**Excerpt provided:**
★ ★ ★ ★

Capacity to contribute and number of tax shares allocated

The tax system recognizes that resources are pooled among married couples and civil partners, and assigns them two tax shares. The allocation of these tax shares is based on the principle of ability to pay, which must be taken into account to be consistent with the principle of equality before taxation: in other words, the objective is to tax the standard of living rather than income per se. For a single person and a couple with the same incomes, the singleton has a higher standard of living than the couple, but due to the benefits of married life it is not twice as high. To compare the living standards of households of different sizes, equivalence scales have been estimated (Hourriez and Olier, 1997). The INSEE allocates a 1.5 share (or consumption unit) to couples and a 1 share to single people: so according to this scale, a couple with a disposable income of 3000 euros has the same standard of living as a single person with an income of 2000 euros. However, the marital quotient assigns two shares to married couples but one to the single person. It underestimates by 33% the standard of living of couples relative to single people, and therefore they are not taxed on their actual ability to contribute.

Moreover, once again there is an inconsistency between the treatment of couples by social policy and by fiscal policy: social security minima take into account the economies of scale associated with married life in accordance with the equivalence scales. The base RSA (RSA socle) received by a couple (725 euros) is 1.5 times greater than that received by a single person (483 euros). There is an asymmetry in the treatment of spouses depending on whether they belong to the top of the income scale and are subject to income tax, or to the bottom of the income scale and receive means-tested social benefits.

What family norms are encapsulated in the marital quotient?

The marital quotient was designed in 1945 in accordance with a certain family norm, that of Monsieur Gagnepain and Madame Aufoyer [“Mr Breadwinner and Ms Housewife”]. It contributed together  with other family programmes to encouraging this type of family organization, i.e. the one deemed desirable. Until 1982, tax was based solely on the head of the family, namely the man, with the woman viewed as the man’s responsibility. But far from being a burden on her husband, the wife produced a free service through the domestic work she performed. This home production (the care and education of children, cleaning, cooking, etc.) has an economic value that is not taxed. Single earner couples are thus the big winners in this system, which gives them an advantage over dual earner couples, who must pay for outsourcing part of the household and family work.

★ ★ ★ ★

Decide whether each statement agrees with the excerpt on the marital quotient, answering yes or no and quoting the deciding words: (a) On the INSEE scale, a couple with a disposable income of 3000 euros has the same standard of living as a single person with 2000 euros; (b) the base RSA paid to a couple is twice that paid to a single person; (c) until 1982, tax was based on the incomes of both spouses.

★ ★ ★ ★

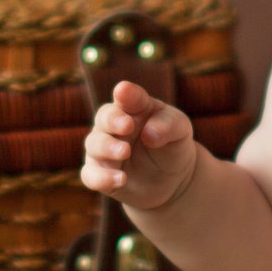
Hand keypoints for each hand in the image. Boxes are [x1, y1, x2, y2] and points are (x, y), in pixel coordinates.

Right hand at [79, 80, 197, 210]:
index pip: (126, 97)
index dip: (125, 94)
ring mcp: (103, 150)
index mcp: (132, 108)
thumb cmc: (172, 144)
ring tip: (125, 151)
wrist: (172, 178)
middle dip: (112, 120)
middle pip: (103, 118)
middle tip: (127, 126)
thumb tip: (149, 135)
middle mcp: (112, 126)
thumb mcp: (180, 129)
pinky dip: (101, 177)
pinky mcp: (100, 174)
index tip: (123, 91)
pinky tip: (120, 179)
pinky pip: (91, 175)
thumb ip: (168, 125)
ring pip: (94, 145)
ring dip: (107, 147)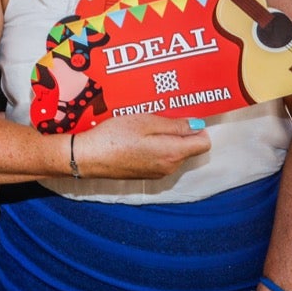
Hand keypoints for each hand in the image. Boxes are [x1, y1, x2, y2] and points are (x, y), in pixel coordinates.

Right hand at [71, 114, 211, 179]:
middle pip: (189, 148)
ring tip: (145, 126)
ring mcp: (158, 173)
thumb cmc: (114, 136)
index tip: (185, 116)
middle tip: (159, 116)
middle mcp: (170, 167)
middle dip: (180, 132)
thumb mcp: (145, 122)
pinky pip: (161, 159)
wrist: (88, 158)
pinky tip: (137, 138)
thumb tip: (198, 125)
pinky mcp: (146, 174)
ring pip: (174, 153)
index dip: (198, 128)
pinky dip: (155, 148)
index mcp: (173, 153)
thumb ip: (174, 125)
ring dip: (166, 139)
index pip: (203, 144)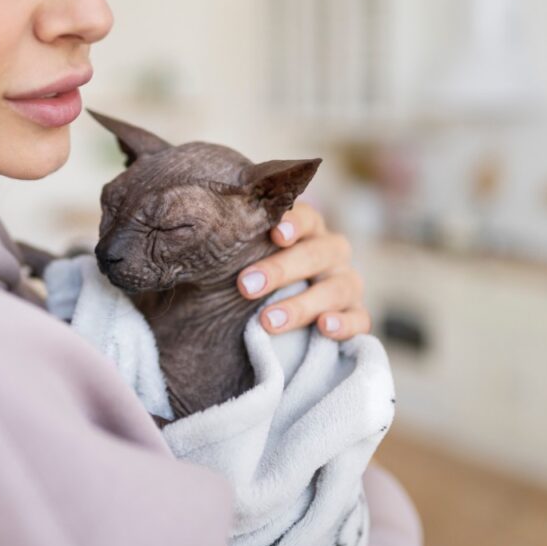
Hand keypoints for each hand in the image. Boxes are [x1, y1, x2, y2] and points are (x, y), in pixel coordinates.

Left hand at [236, 202, 369, 339]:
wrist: (264, 314)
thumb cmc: (249, 276)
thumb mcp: (237, 258)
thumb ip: (226, 244)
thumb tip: (185, 233)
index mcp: (305, 229)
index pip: (306, 216)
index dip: (293, 222)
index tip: (274, 234)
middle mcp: (330, 252)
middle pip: (317, 252)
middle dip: (281, 269)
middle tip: (245, 286)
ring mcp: (345, 283)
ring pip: (338, 287)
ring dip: (303, 304)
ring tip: (268, 321)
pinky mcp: (355, 316)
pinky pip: (361, 320)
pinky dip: (345, 324)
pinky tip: (324, 329)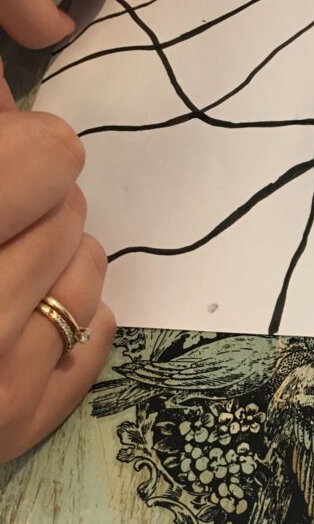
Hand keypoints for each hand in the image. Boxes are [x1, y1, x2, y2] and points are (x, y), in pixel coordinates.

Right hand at [0, 61, 114, 460]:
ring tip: (3, 263)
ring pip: (89, 265)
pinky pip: (95, 331)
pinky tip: (21, 311)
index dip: (24, 147)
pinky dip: (69, 311)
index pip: (48, 157)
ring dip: (56, 253)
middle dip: (35, 201)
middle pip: (69, 208)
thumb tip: (13, 98)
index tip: (5, 155)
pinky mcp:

★ ★ ★ ★

**Written reply:**
(a) Yes: "a couple with a disposable income of 3000 euros has the same standard of living as a single person with an income of 2000 euros."
(b) No: "The base RSA (RSA socle) received by a couple (725 euros) is 1.5 times greater than that received by a single person (483 euros)."
(c) No: "Until 1982, tax was based solely on the head of the family, namely the man"